## What is being asked:
Which of the lines in the records below hold the string "tracheobronchitis"? Copy every one of them.

## Data items:
────

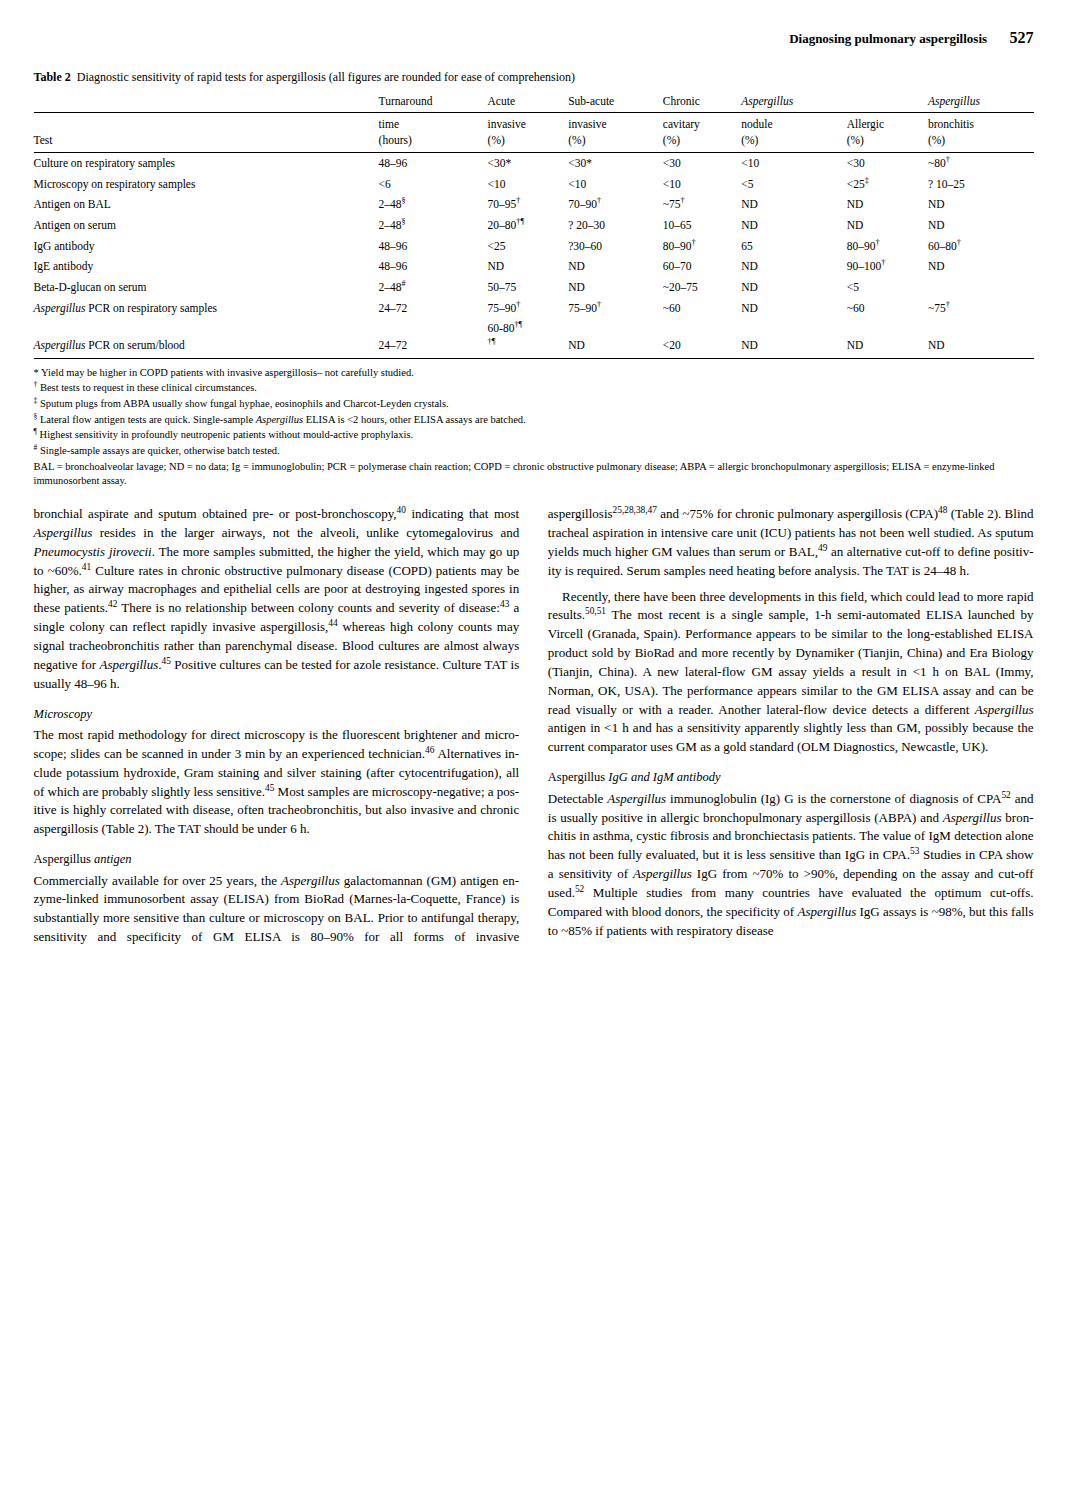Diagnosing pulmonary aspergillosis 527
Table 2 Diagnostic sensitivity of rapid tests for aspergillosis (all figures are rounded for ease of comprehension)
| | Turnaround | Acute | Sub-acute | Chronic | Aspergillus | | Aspergillus |
| --- | --- | --- | --- | --- | --- | --- | --- |
| Test | time (hours) | invasive (%) | invasive (%) | cavitary (%) | nodule (%) | Allergic (%) | bronchitis (%) |
| Culture on respiratory samples | 48–96 | <30* | <30* | <30 | <10 | <30 | ~80 † |
| Microscopy on respiratory samples | <6 | <10 | <10 | <10 | <5 | <25 ‡ | ? 10–25 |
| Antigen on BAL | 2–48 § | 70–95 † | 70–90 † | ~75 † | ND | ND | ND |
| Antigen on serum | 2–48 § | 20–80 †¶ | ? 20–30 | 10–65 | ND | ND | ND |
| IgG antibody | 48–96 | <25 | ?30–60 | 80–90 † | 65 | 80–90 † | 60–80 † |
| IgE antibody | 48–96 | ND | ND | 60–70 | ND | 90–100 † | ND |
| Beta-D-glucan on serum | 2–48 # | 50–75 | ND | ~20–75 | ND | <5 | |
| Aspergillus PCR on respiratory samples | 24–72 | 75–90 † | 75–90 † | ~60 | ND | ~60 | ~75 † |
| Aspergillus PCR on serum/blood | 24–72 | 60-80 †¶ †¶ | ND | <20 | ND | ND | ND |
* Yield may be higher in COPD patients with invasive aspergillosis– not carefully studied.
† Best tests to request in these clinical circumstances.
‡ Sputum plugs from ABPA usually show fungal hyphae, eosinophils and Charcot-Leyden crystals.
§ Lateral flow antigen tests are quick. Single-sample Aspergillus ELISA is <2 hours, other ELISA assays are batched.
¶ Highest sensitivity in profoundly neutropenic patients without mould-active prophylaxis.
# Single-sample assays are quicker, otherwise batch tested.
BAL = bronchoalveolar lavage; ND = no data; Ig = immunoglobulin; PCR = polymerase chain reaction; COPD = chronic obstructive pulmonary disease; ABPA = allergic bronchopulmonary aspergillosis; ELISA = enzyme-linked immunosorbent assay.
bronchial aspirate and sputum obtained pre- or post-bronchoscopy,40 indicating that most Aspergillus resides in the larger airways, not the alveoli, unlike cytomegalovirus and Pneumocystis jirovecii. The more samples submitted, the higher the yield, which may go up to ~60%.41 Culture rates in chronic obstructive pulmonary disease (COPD) patients may be higher, as airway macrophages and epithelial cells are poor at destroying ingested spores in these patients.42 There is no relationship between colony counts and severity of disease:43 a single colony can reflect rapidly invasive aspergillosis,44 whereas high colony counts may signal tracheobronchitis rather than parenchymal disease. Blood cultures are almost always negative for Aspergillus.45 Positive cultures can be tested for azole resistance. Culture TAT is usually 48–96 h.
Microscopy
The most rapid methodology for direct microscopy is the fluorescent brightener and microscope; slides can be scanned in under 3 min by an experienced technician.46 Alternatives include potassium hydroxide, Gram staining and silver staining (after cytocentrifugation), all of which are probably slightly less sensitive.45 Most samples are microscopy-negative; a positive is highly correlated with disease, often tracheobronchitis, but also invasive and chronic aspergillosis (Table 2). The TAT should be under 6 h.
Aspergillus antigen
Commercially available for over 25 years, the Aspergillus galactomannan (GM) antigen enzyme-linked immunosorbent assay (ELISA) from BioRad (Marnes-la-Coquette, France) is substantially more sensitive than culture or microscopy on BAL. Prior to antifungal therapy, sensitivity and specificity of GM ELISA is 80–90% for all forms of invasive aspergillosis25,28,38,47 and ~75% for chronic pulmonary aspergillosis (CPA)48 (Table 2). Blind tracheal aspiration in intensive care unit (ICU) patients has not been well studied. As sputum yields much higher GM values than serum or BAL,49 an alternative cut-off to define positivity is required. Serum samples need heating before analysis. The TAT is 24–48 h.
Recently, there have been three developments in this field, which could lead to more rapid results.50,51 The most recent is a single sample, 1-h semi-automated ELISA launched by Vircell (Granada, Spain). Performance appears to be similar to the long-established ELISA product sold by BioRad and more recently by Dynamiker (Tianjin, China) and Era Biology (Tianjin, China). A new lateral-flow GM assay yields a result in <1 h on BAL (Immy, Norman, OK, USA). The performance appears similar to the GM ELISA assay and can be read visually or with a reader. Another lateral-flow device detects a different Aspergillus antigen in <1 h and has a sensitivity apparently slightly less than GM, possibly because the current comparator uses GM as a gold standard (OLM Diagnostics, Newcastle, UK).
Aspergillus IgG and IgM antibody
Detectable Aspergillus immunoglobulin (Ig) G is the cornerstone of diagnosis of CPA52 and is usually positive in allergic bronchopulmonary aspergillosis (ABPA) and Aspergillus bronchitis in asthma, cystic fibrosis and bronchiectasis patients. The value of IgM detection alone has not been fully evaluated, but it is less sensitive than IgG in CPA.53 Studies in CPA show a sensitivity of Aspergillus IgG from ~70% to >90%, depending on the assay and cut-off used.52 Multiple studies from many countries have evaluated the optimum cut-offs. Compared with blood donors, the specificity of Aspergillus IgG assays is ~98%, but this falls to ~85% if patients with respiratory disease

────

## Solution for this exercise:
bronchial aspirate and sputum obtained pre- or post-bronchoscopy,40 indicating that most Aspergillus resides in the larger airways, not the alveoli, unlike cytomegalovirus and Pneumocystis jirovecii. The more samples submitted, the higher the yield, which may go up to ~60%.41 Culture rates in chronic obstructive pulmonary disease (COPD) patients may be higher, as airway macrophages and epithelial cells are poor at destroying ingested spores in these patients.42 There is no relationship between colony counts and severity of disease:43 a single colony can reflect rapidly invasive aspergillosis,44 whereas high colony counts may signal tracheobronchitis rather than parenchymal disease. Blood cultures are almost always negative for Aspergillus.45 Positive cultures can be tested for azole resistance. Culture TAT is usually 48–96 h.
The most rapid methodology for direct microscopy is the fluorescent brightener and microscope; slides can be scanned in under 3 min by an experienced technician.46 Alternatives include potassium hydroxide, Gram staining and silver staining (after cytocentrifugation), all of which are probably slightly less sensitive.45 Most samples are microscopy-negative; a positive is highly correlated with disease, often tracheobronchitis, but also invasive and chronic aspergillosis (Table 2). The TAT should be under 6 h.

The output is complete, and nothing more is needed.